Zhovner puts it plainly: the team has allocated resources to maintain the Flipper Zero firmware and support community contributions. The project is not being abandoned. What changes is the development philosophy - instead of fireworks with every release, the priority is device stability and a predictable API for developers.

That's less flashy than announcing dozens of new features, but for a device owner it matters far more. The Flipper is supposed to just work, apps shouldn't break after an update, and developers should know exactly where they stand.

700 KB of memory, or why apps live on the microSD card

The post includes a number that explains Flipper's architecture well: only 700 KB of flash memory is available for the firmware. Cramming more and more features directly into the firmware would end quickly and painfully.

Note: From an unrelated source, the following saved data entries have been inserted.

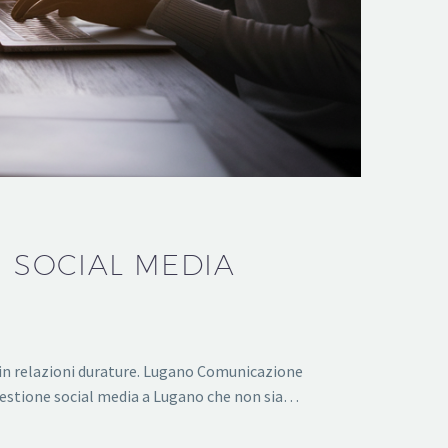
I SOCIAL MEDIA
t in relazioni durature. Lugano Comunicazione
 Gestione social media a Lugano che non sia…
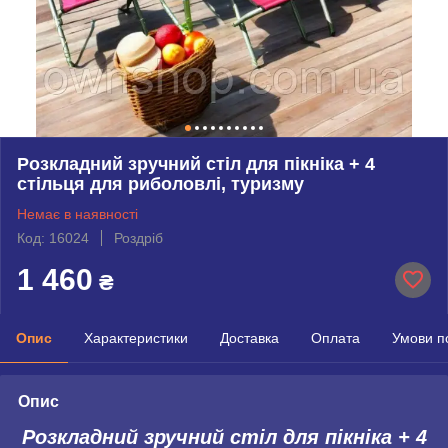
Розкладний зручний стіл для пікніка + 4
стільця для риболовлі, туризму
Немає в наявності
Код: 16024
Роздріб
1 460
₴
Опис
Характеристики
Доставка
Оплата
Умови п
Опис
Розкладний зручний стіл для пікніка + 4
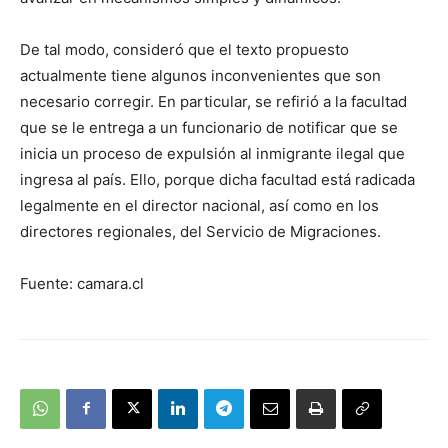
De tal modo, consideró que el texto propuesto
actualmente tiene algunos inconvenientes que son
necesario corregir. En particular, se refirió a la facultad
que se le entrega a un funcionario de notificar que se
inicia un proceso de expulsión al inmigrante ilegal que
ingresa al país. Ello, porque dicha facultad está radicada
legalmente en el director nacional, así como en los
directores regionales, del Servicio de Migraciones.
Fuente: camara.cl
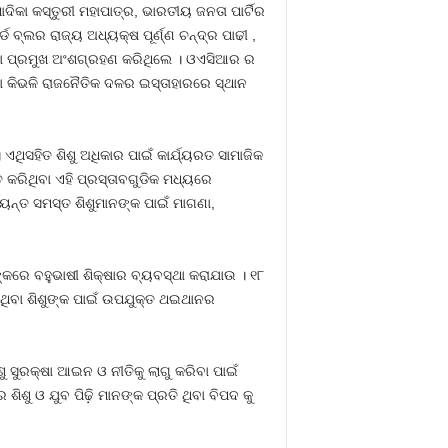
କା କସ୍ତୁରୀ ମହାପାତ୍ର, ଭାରତୀୟ ଜନତା ପାର୍ଟିର
ବ୍ଲର ରାଜ୍ୟ ଅଧ୍ୟକ୍ଷ ପୂର୍ଣ୍ଣ ଚନ୍ଦ୍ର ପାଢୀ ,
ରିଡା ପ୍ରମୁଖ ଅଂଶଗ୍ରହଣ କରିଥିଲେ । ଓଏସିଆର ର
ା କିଭଳି ରାଜନୈତିକ ଦଳର ଇସ୍ତାହାରରେ ସ୍ଥାନ
ଏଥିସହିତ ଶିଶୁ ଅଧିକାର ପାଇଁ କାର୍ଯ୍ୟରତ ସାମାଜିକ
 କରିଥିବା ଏହି ପ୍ରସ୍ତାବଗୁଡିକ ମଧ୍ୟରେ
ଯ୍ୟନ୍ତ ସମସ୍ତ ଶିଶୁମାନଙ୍କ ପାଇଁ ମାଗଣା,
ରେ ବହୁଭାଷୀ ଶିକ୍ଷାର ବ୍ୟବସ୍ଥା କରାଯାଉ । ୧୮
ଇଥିବା ଶିଶୁଙ୍କ ପାଇଁ ଉପଯୁକ୍ତ ଥଇଥାନର
 ସୁରକ୍ଷା ଆଇନ ଓ ନୀତିକୁ ଲାଗୁ କରିବା ପାଇଁ
ଶୁ ଓ ଯୁବ ପିଢ଼ି ମାନଙ୍କ ପ୍ରତି ଥିବା ବିପଦ କୁ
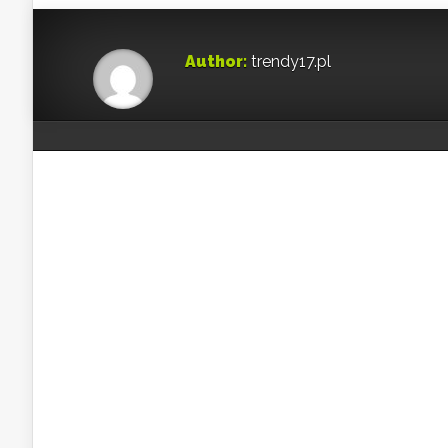
Author:
trendy17.pl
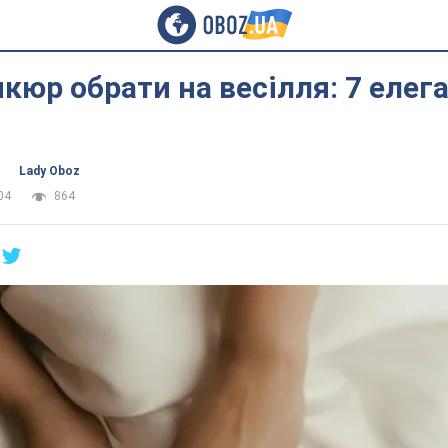
кюр обрати на весілля: 7 елег
Lady Oboz
04
864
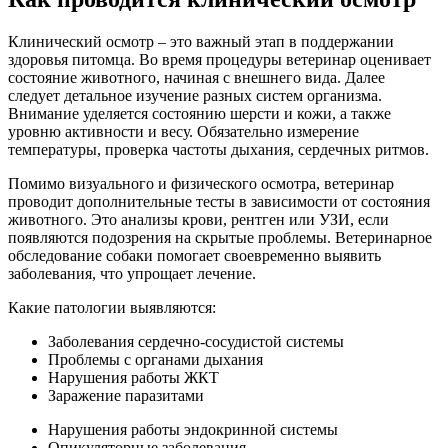
Клинический осмотр – это важный этап в поддержании
здоровья питомца. Во время процедуры ветеринар оценивает
состояние животного, начиная с внешнего вида. Далее
следует детальное изучение разных систем организма.
Внимание уделяется состоянию шерсти и кожи, а также
уровню активности и весу. Обязательно измерение
температуры, проверка частоты дыхания, сердечных ритмов.
Помимо визуального и физического осмотра, ветеринар
проводит дополнительные тесты в зависимости от состояния
животного. Это анализы крови, рентген или УЗИ, если
появляются подозрения на скрытые проблемы. Ветеринарное
обследование собаки помогает своевременно выявить
заболевания, что упрощает лечение.
Какие патологии выявляются:
Заболевания сердечно-сосудистой системы
Проблемы с органами дыхания
Нарушения работы ЖКТ
Заражение паразитами
Нарушения работы эндокринной системы
Опикуляторные заболевания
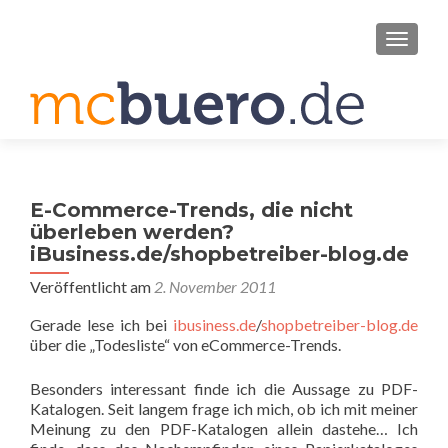
SCHAL
E-Commerce-Trends, die nicht
überleben werden?
iBusiness.de/shopbetreiber-blog.de
Veröffentlicht am
2. November 2011
Gerade lese ich bei
ibusiness.de
/
shopbetreiber-blog.de
über die „Todesliste“ von eCommerce-Trends.
Besonders interessant finde ich die Aussage zu PDF-
Katalogen. Seit langem frage ich mich, ob ich mit meiner
Meinung zu den PDF-Katalogen allein dastehe… Ich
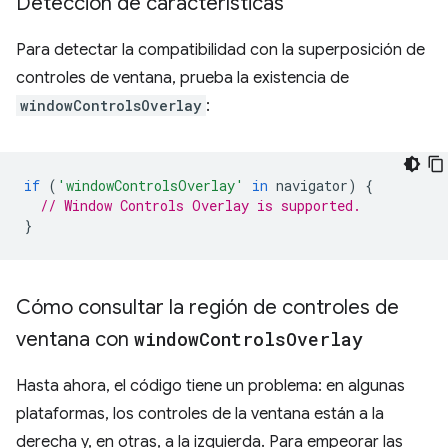
Detección de características
Para detectar la compatibilidad con la superposición de
controles de ventana, prueba la existencia de
windowControlsOverlay
:
if
(
'windowControlsOverlay'
in
navigator
)
{
// Window Controls Overlay is supported.
}
Cómo consultar la región de controles de
ventana con
window
Controls
Overlay
Hasta ahora, el código tiene un problema: en algunas
plataformas, los controles de la ventana están a la
derecha y, en otras, a la izquierda. Para empeorar las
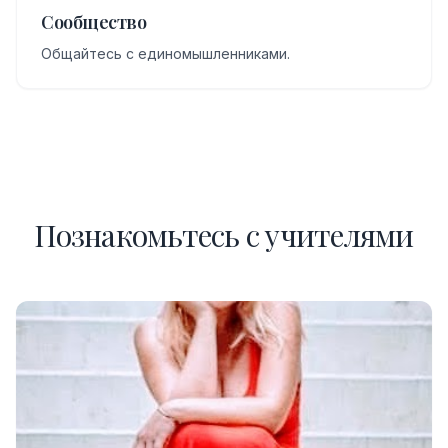
Сообщество
Общайтесь с единомышленниками.
Познакомьтесь с учителями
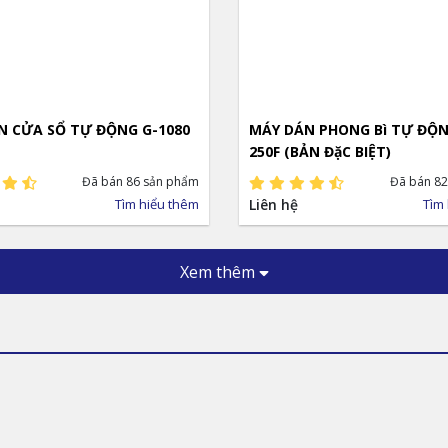
N CỬA SỔ TỰ ĐỘNG G-1080
MÁY DÁN PHONG Bì TỰ ĐỘNG H
250F (BẢN ĐặC BIỆT)
Đã bán 86 sản phẩm
Đã bán 82
Tìm hiểu thêm
Liên hệ
Tìm
Xem thêm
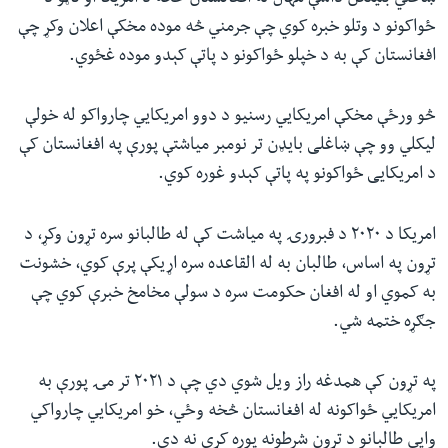
ځواکونو د وتلو خبره کوي‌ چې جرمني څه موده مخکې اعلان وکړ چې
افغانستان کې به د خپلو ځواکونو د پاتې کېدو موده غځوي.
څو ورځې مخکې امریکايي رسنیو د دوو امریکایي چارواکو له خولې
لیکلي وو چې ښاغلی بایډن تر نومبر میاشتې پورې په افغانستان کې
د امریکايی ځواکونو په پاتې کېدو غوره کوي.
امریکا د ۲۰۲۰ د فبرورۍ په میاشت کې له طالبانو سره تړون وکړ، د
تړون په اساس، طالبان به له القاعده سره اړیکې پرې کوي، خشونت
به کموي او له افغان حکومت سره د سولې مخامخ خبرې کوي چې
جګړه ختمه شي.
په تړون کې همدغه راز ویل شوي دي چې د ۲۰۲۱ تر مۍ پورې به
امریکايي ځواکونه له افغانستان څخه وځي، خو امریکایي چارواکي
وايي طالبانو د تړون شرطونه پوره کړي نه دي‌.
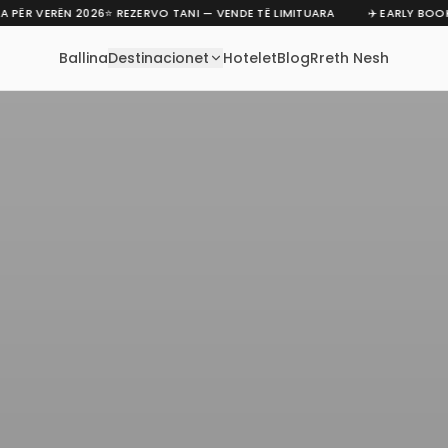
ËR VERËN 2026
⭐ REZERVO TANI — VENDE TË LIMITUARA
✈️ EARLY BOOKIN
Ballina
Destinacionet
Hotelet
Blog
Rreth Nesh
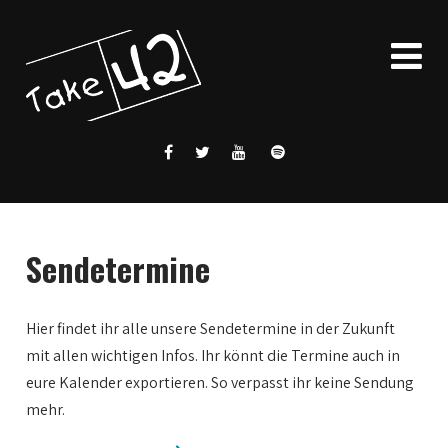
Sendetermine
Hier findet ihr alle unsere Sendetermine in der Zukunft
mit allen wichtigen Infos. Ihr könnt die Termine auch in
eure Kalender exportieren. So verpasst ihr keine Sendung
mehr.
0:00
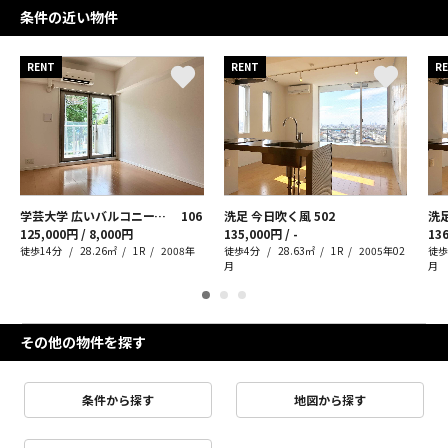
条件の近い物件
RENT
RENT
R
学芸大学 広いバルコニーで優雅な休日タイムを
106
洗足 今日吹く風
502
洗
125,000円 / 8,000円
135,000円 / -
136
徒歩14分
28.26㎡
1R
2008年
徒歩4分
28.63㎡
1R
2005年02
徒歩
月
月
その他の物件を探す
条件から探す
地図から探す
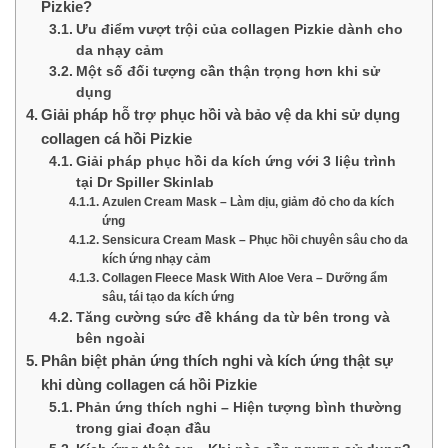
Pizkie?
Ưu điểm vượt trội của collagen Pizkie dành cho
da nhạy cảm
Một số đối tượng cần thận trọng hơn khi sử
dụng
Giải pháp hỗ trợ phục hồi và bảo vệ da khi sử dụng
collagen cá hồi Pizkie
Giải pháp phục hồi da kích ứng với 3 liệu trình
tại Dr Spiller Skinlab
Azulen Cream Mask – Làm dịu, giảm đỏ cho da kích
ứng
Sensicura Cream Mask – Phục hồi chuyên sâu cho da
kích ứng nhạy cảm
Collagen Fleece Mask With Aloe Vera – Dưỡng ẩm
sâu, tái tạo da kích ứng
Tăng cường sức đề kháng da từ bên trong và
bên ngoài
Phân biệt phản ứng thích nghi và kích ứng thật sự
khi dùng collagen cá hồi Pizkie
Phản ứng thích nghi – Hiện tượng bình thường
trong giai đoạn đầu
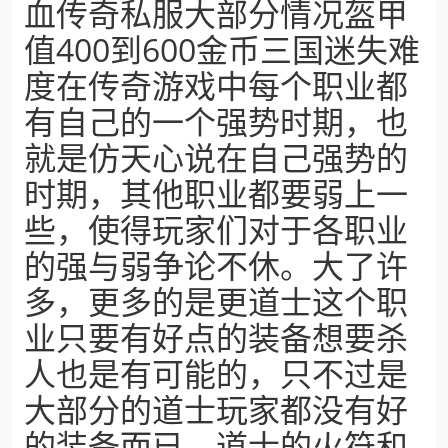
血传奇私服大部分情况盔甲
值400到600金币三国迷失难
度在传奇游戏中每个职业都
有自己的一个强势时期，也
就是仿天心说在自己强势的
时期，其他职业都要弱上一
些，使得玩家们对于各职业
的强与弱争论不休。大了许
多，更多的是更道士这个职
业只要有好点的装备想要杀
人也是有可能的，只不过是
大部分的道士玩家都没有好
的装备而已，道士的火符和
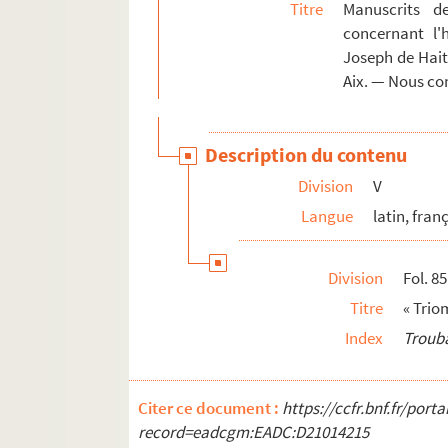
1588-1625. « Lettres autographes. Collection 
Titre
Manuscrits d
concernant l'
MANUSCRITS HÉBREUX
Joseph de Hait
MANUSCRITS ARABES
Aix. — Nous co
Description du contenu
Division
V
Langue
latin, fran
Division
Fol. 85
Titre
« Trio
Index
Trouba
Citer ce document :
https://ccfr.bnf.fr/por
record=eadcgm:EADC:D21014215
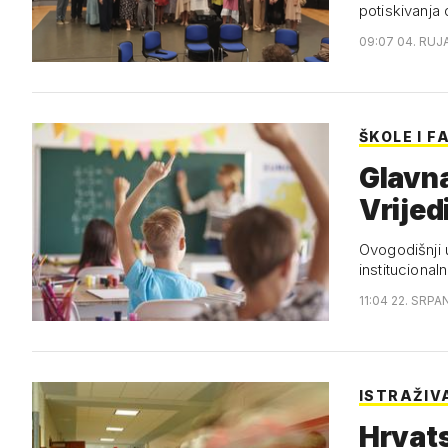
potiskivanja
09:07 04. RUJ
ŠKOLE I F
Glavna
Vrijed
Ovogodišnji u
institucional
11:04 22. SRPA
ISTRAŽIV
Hrvats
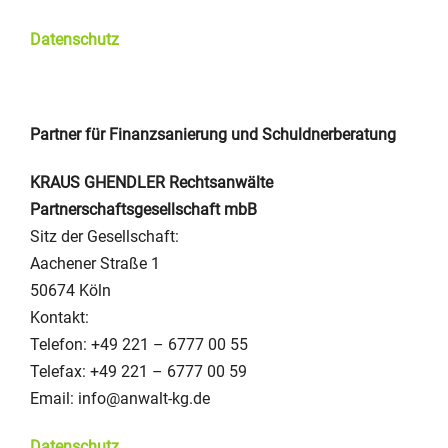
Datenschutz
Partner für Finanzsanierung und Schuldnerberatung
KRAUS GHENDLER Rechtsanwälte
Partnerschaftsgesellschaft mbB
Sitz der Gesellschaft:
Aachener Straße 1
50674 Köln
Kontakt:
Telefon: +49 221 – 6777 00 55
Telefax: +49 221 – 6777 00 59
Email: info@anwalt-kg.de
Datenschutz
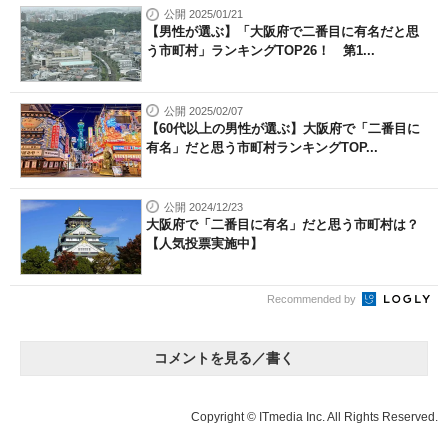
公開 2025/01/21
【男性が選ぶ】「大阪府で二番目に有名だと思
う市町村」ランキングTOP26！ 第1...
公開 2025/02/07
【60代以上の男性が選ぶ】大阪府で「二番目に
有名」だと思う市町村ランキングTOP...
公開 2024/12/23
大阪府で「二番目に有名」だと思う市町村は？
【人気投票実施中】
Recommended by
コメントを見る／書く
Copyright © ITmedia Inc. All Rights Reserved.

That's why, along with firmware 1.0 (2024), the team bet on dynamic app loading from the microSD card and the Apps Catalog. The system core stays small and stable, and new capabilities arrive as apps - a bit like on a smartphone. A stabilized API and SDK mean that an app written once won't fall apart after the next update.

The same mechanism works in favor of hardware add-ons. GPIO modules - like our Feberis Pro board, which adds SubGHz, NRF24 and WiFi to the Flipper - don't lose compatibility with every firmware release. The stable API is the quiet hero of this announcement.

New rules for feature requests and contributions

The biggest organizational change: no more feature requests via Discord or direct messages. All communication with the development team moves to GitHub Discussions. It works like this:

  • you submit a concrete, well-described proposal on GitHub,
  • the community votes on the submissions,
  • every week the team reviews the ones with the most votes.

Loose discussions stay where they've always been - on Discord, Reddit and social media. Only formalized proposals go to GitHub.

The rules for contributors are getting stricter too. Pull requests will be evaluated more rigorously: AI-generated code touching low-level libraries gets special scrutiny, UI changes require documentation updates, and every firmware change must pass integration and regression tests. Public test cases are available to anyone who wants to check their code before submitting.

Sounds bureaucratic? A little. But that's the standard price of stability for a project half the internet pokes at - increasingly with AI's help.

Reddit AMA - July 3rd

The team also announced an AMA (Ask Me Anything) session on Reddit: Friday, July 3rd, 3:00 PM BST. Developers and managers responsible for the firmware will be answering questions. If you have a question about the future of a specific feature - this is the best moment in years to ask it at the source.

One more thing is happening in the background: the team points to a separate post about Flipper One, the Flipper's upcoming big brother. We've been following that topic for a long time - you'll find the details in our articles Flipper One is coming - what do we already know? and a fresh boot log straight from R&D.

What does this mean for you?

Already own a Flipper? Relax - the device is getting long-term support, and the community co-decides development priorities with GitHub votes. Your apps and modules will run more stably, not worse.

Still considering the purchase? This announcement removes the main argument against it: the fear of an abandoned project. The manufacturer has publicly committed to maintaining the firmware, and the SD-card app architecture gives the device headroom for years. You'll find Flipper Zero in our store with an EU warranty and fast shipping from Poland. And if you want to see what this device can actually do, start with the guide What can Flipper Zero really do? or check out its role in real pentests.

Writing apps or modules? You finally have clear rules of the game: a stable API, public integration tests and a predictable contribution process. Fewer surprises, more building.